* Task set
1. Copy the records exactly, starting at the line containing "left wrist: (856, 711, -21)" and ending with the last line of the records.
2. Carry the book review forward from the point where it stops.

* Selected text
══════════

So how good is the book? It’s well written, though in a style that to modern tastes may feel slightly stilted and ponderous (it was published in 1960). The plot is trivial. I have neither the expertise nor desire to comment on the romantic fiction aspect. The character studies are rather a mixture. Of the two live protagonists the woman is done well, but the man’s motivation and character are barely touched upon. More time is spent on the pair of ghosts, but with rather patchy results. However they are supposed to be forgetting and losing their personalities, so that is perhaps intentional. The motivation of the raven, potentially the most interesting of the characters, is entirely ignored.

But what about the fantasy element? After all, the book is labelled as fantasy. Well IMO it shouldn’t have been. The setting may be fantasy (if you allow ghost stories into the category) but Beagle makes no attempt to use the fantasy elements. There is no explanation as to why ghosts are like this, why a few people (and only a few) can see them, why the raven can talk and reason, why each ghost is restricted to its locality. And the locality it is restricted to is illogical: it can travel only as far as the walls and gates of the cemetery it happens to be buried in; even if buried close to one wall it can’t travel past it, even though it can range much further in another direction.

══════════

* Excerpted data

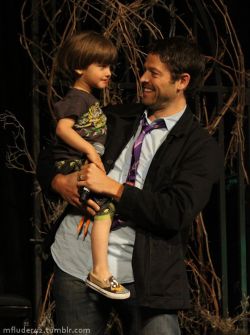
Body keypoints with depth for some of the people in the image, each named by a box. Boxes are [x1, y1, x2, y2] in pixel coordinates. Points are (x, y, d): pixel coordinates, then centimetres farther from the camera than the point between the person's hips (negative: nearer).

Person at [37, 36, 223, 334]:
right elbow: (48, 158, 20)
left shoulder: (201, 147, 0)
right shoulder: (116, 118, 14)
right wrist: (60, 183, -3)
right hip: (76, 260, 4)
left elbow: (176, 213, -13)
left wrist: (113, 188, -12)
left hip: (142, 275, -4)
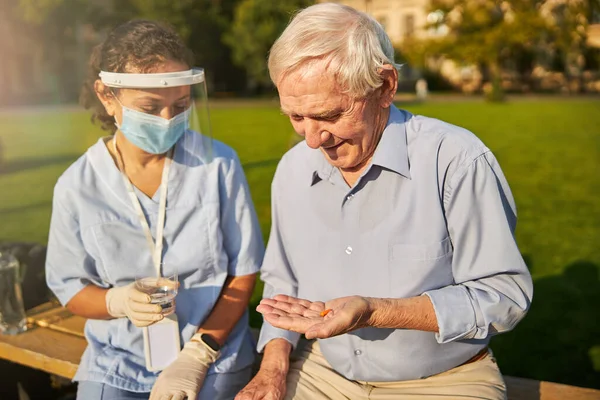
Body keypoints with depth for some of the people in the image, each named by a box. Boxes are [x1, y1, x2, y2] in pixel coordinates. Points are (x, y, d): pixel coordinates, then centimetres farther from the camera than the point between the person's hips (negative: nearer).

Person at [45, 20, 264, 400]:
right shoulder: (77, 186, -7)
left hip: (213, 358, -1)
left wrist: (197, 357, -10)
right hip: (115, 363, 2)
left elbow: (244, 271, -5)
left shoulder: (219, 164, -11)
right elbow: (69, 287, 2)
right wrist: (120, 302, -19)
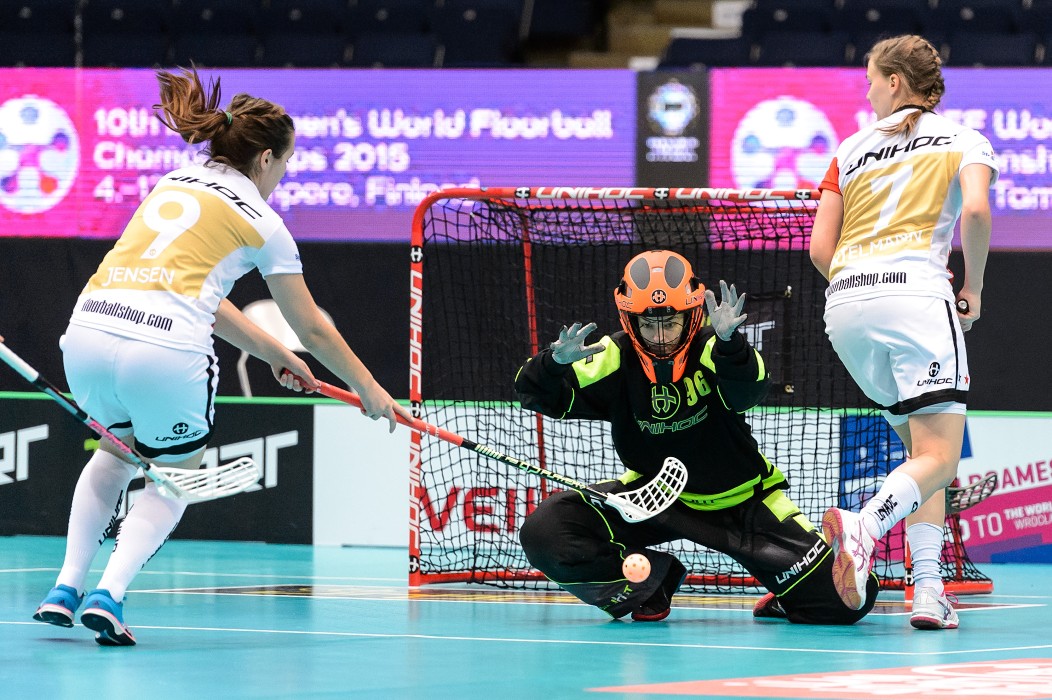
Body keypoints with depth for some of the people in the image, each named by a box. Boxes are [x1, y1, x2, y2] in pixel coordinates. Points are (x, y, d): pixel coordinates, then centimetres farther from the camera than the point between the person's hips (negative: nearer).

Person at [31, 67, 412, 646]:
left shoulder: (171, 184, 24)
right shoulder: (262, 223, 10)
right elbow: (313, 330, 19)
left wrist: (271, 352, 39)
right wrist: (369, 391, 33)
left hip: (88, 333, 5)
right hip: (166, 353, -5)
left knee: (118, 447, 33)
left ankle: (67, 586, 22)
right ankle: (109, 594, -1)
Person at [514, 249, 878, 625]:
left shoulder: (710, 350, -20)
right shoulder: (617, 358, -11)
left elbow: (746, 390, -41)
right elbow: (536, 393, -14)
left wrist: (728, 342, -62)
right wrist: (556, 361, -37)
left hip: (738, 501, -2)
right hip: (656, 495, 2)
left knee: (846, 601, -13)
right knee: (543, 532, -19)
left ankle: (787, 598, 26)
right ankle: (654, 578, 5)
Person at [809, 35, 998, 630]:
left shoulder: (851, 151, 21)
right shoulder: (964, 140, 12)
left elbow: (821, 249, 12)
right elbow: (975, 210, -8)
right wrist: (973, 289, 3)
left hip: (846, 308, 4)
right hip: (916, 290, -4)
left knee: (921, 446, 14)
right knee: (938, 458, -8)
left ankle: (928, 587, -1)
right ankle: (864, 526, -38)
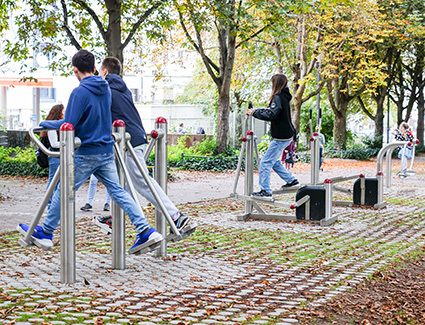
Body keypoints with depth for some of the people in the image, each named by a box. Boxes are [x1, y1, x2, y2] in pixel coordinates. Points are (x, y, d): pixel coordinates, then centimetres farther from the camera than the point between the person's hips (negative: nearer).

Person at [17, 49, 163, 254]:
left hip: (86, 154, -7)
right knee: (117, 191, 7)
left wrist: (44, 123, -2)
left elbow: (68, 125, -19)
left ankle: (45, 233, 20)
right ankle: (146, 232, -2)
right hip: (106, 152, 7)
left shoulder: (80, 93, -17)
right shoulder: (106, 89, 8)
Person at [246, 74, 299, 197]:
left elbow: (271, 115, -28)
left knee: (266, 162, -8)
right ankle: (291, 180, 28)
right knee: (274, 161, 22)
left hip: (281, 138, -10)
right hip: (286, 136, 10)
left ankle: (265, 190, -8)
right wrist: (255, 111, 12)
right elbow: (271, 111, 20)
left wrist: (254, 113, -18)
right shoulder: (284, 97, 13)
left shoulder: (278, 97, -17)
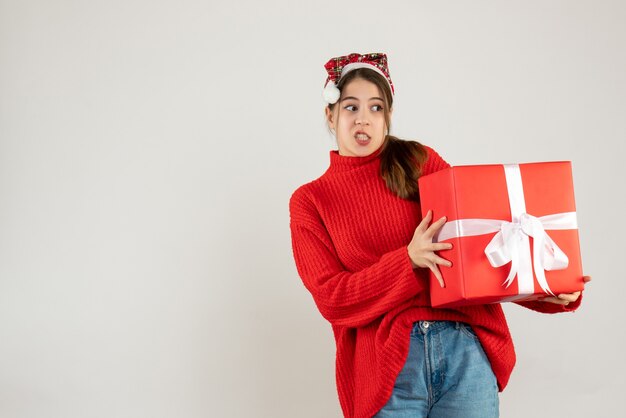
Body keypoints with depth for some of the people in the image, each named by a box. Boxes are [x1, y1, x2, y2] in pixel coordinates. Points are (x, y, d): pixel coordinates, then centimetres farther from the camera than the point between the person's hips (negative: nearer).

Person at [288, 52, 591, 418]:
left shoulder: (421, 162, 9)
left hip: (465, 347, 1)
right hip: (385, 366, -1)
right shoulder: (309, 201, 5)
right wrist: (408, 261, -14)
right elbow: (331, 298, -3)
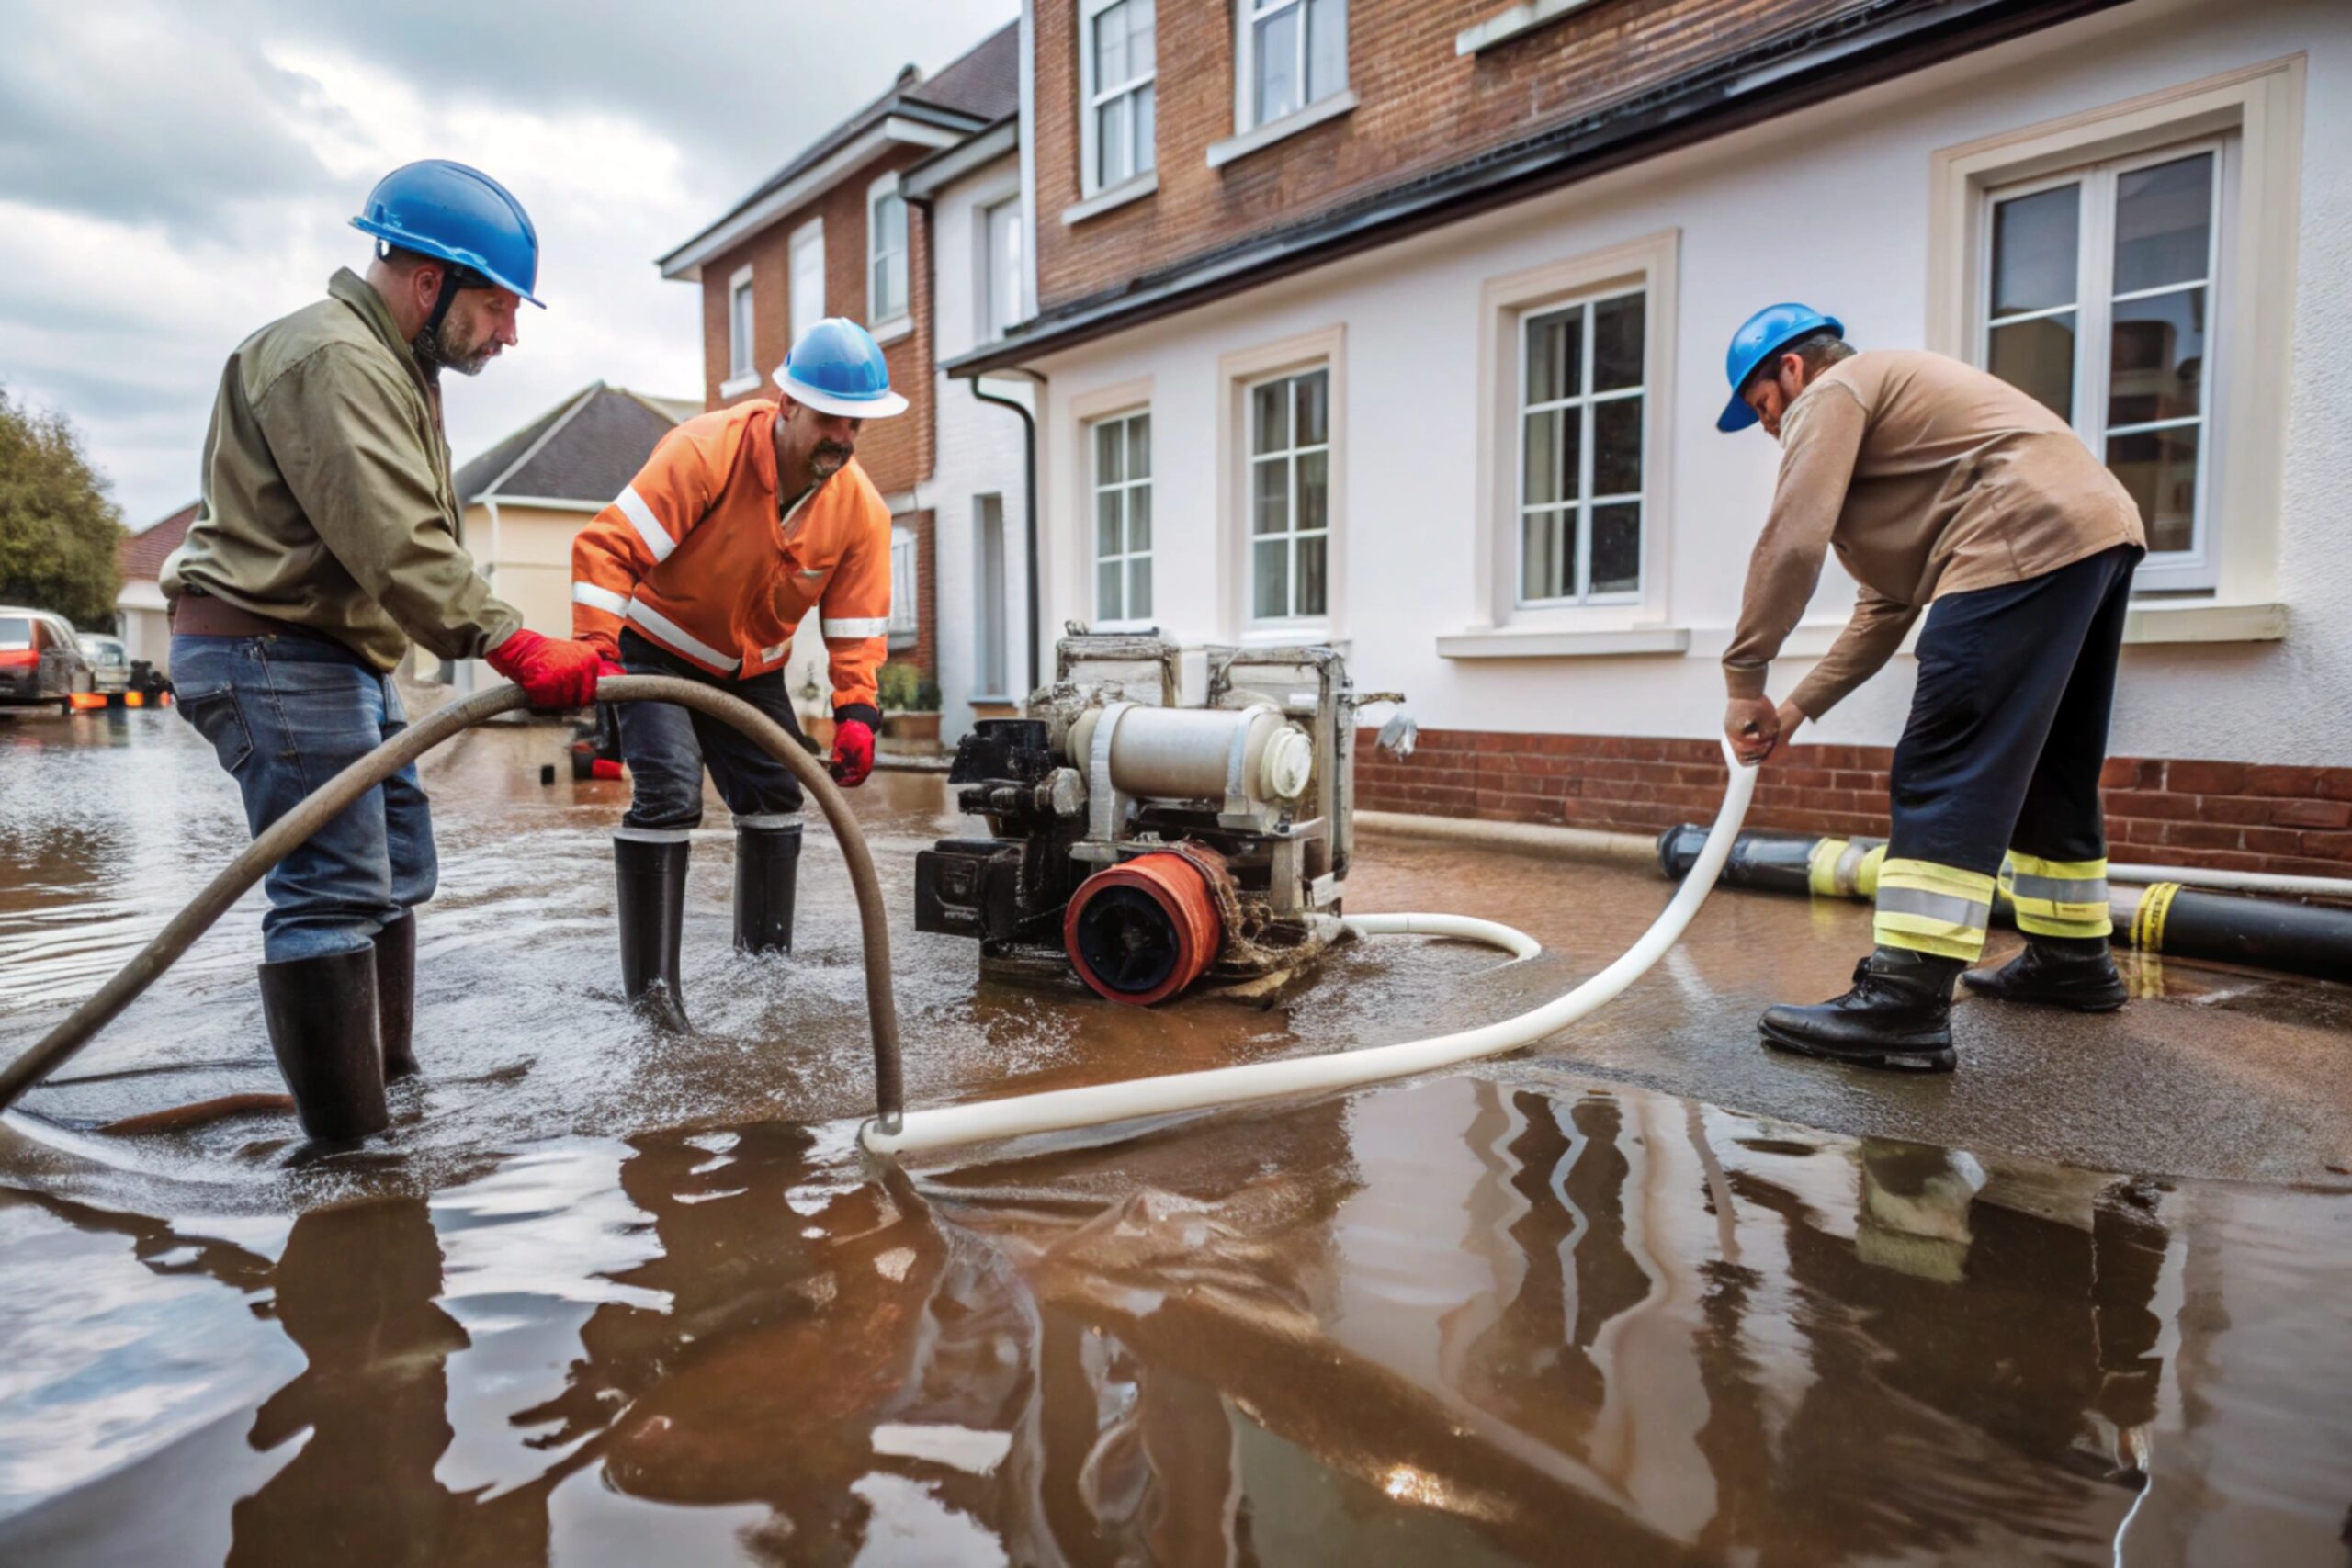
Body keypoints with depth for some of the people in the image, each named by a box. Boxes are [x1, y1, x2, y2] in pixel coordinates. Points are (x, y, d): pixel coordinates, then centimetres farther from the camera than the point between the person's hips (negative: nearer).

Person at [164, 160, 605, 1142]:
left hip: (345, 657, 11)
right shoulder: (332, 358, -17)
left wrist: (507, 649, 11)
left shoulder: (393, 365, 18)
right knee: (332, 896, -11)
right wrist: (513, 646, -34)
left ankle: (388, 1077, 27)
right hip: (274, 654, -11)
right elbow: (395, 544, -29)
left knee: (395, 873, 15)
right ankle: (345, 1142, -5)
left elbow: (415, 540, 17)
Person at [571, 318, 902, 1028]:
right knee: (669, 794, -19)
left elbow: (857, 622, -9)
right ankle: (650, 983, -9)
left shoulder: (861, 508, -14)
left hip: (750, 669, 6)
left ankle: (766, 961, 20)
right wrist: (596, 646, -40)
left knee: (776, 797, 3)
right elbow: (609, 544, -31)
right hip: (657, 649, -5)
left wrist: (856, 711, -21)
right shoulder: (706, 451, -29)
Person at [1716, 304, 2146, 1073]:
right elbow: (1887, 606, 30)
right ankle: (2072, 954, 34)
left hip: (2029, 540, -11)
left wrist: (1744, 680, -4)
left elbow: (1791, 543, -12)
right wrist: (1798, 706, 27)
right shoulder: (1886, 399, 33)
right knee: (2052, 770, 21)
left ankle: (1906, 1003, -21)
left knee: (1948, 773, -16)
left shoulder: (1831, 393, 5)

══════════

* Responses
1.
left wrist: (856, 711, -21)
right shoulder: (706, 451, -29)
Person at [1716, 304, 2146, 1073]:
right elbow: (1887, 606, 30)
right ankle: (2072, 954, 34)
left hip: (2029, 540, -11)
left wrist: (1744, 680, -4)
left elbow: (1791, 543, -12)
right wrist: (1798, 706, 27)
right shoulder: (1886, 399, 33)
right knee: (2052, 770, 21)
left ankle: (1906, 1003, -21)
left knee: (1948, 773, -16)
left shoulder: (1831, 393, 5)

2.
Why? What about (say) amputees? Do they timeshare? What happens to the cremated? What of those who die on a battlefield and their bodies are consumed by scavengers? Might this result in werewolves, or intelligent ravens? See, even I can make something of the material, and it annoys me that Beagle didn’t even try.

I stopped enjoying the book half-way through, when it became clear that not much was going to happen. For me, it represents a missed opportunity. However I accept that some people will get more out of it that I did; those fantasy readers who find epic fantasy too exciting; those who also read romance. I have reflected this in the rating. Really, this is exactly the sort of book to fit the famous review: “People who like this sort of thing will find this the sort of thing they like”.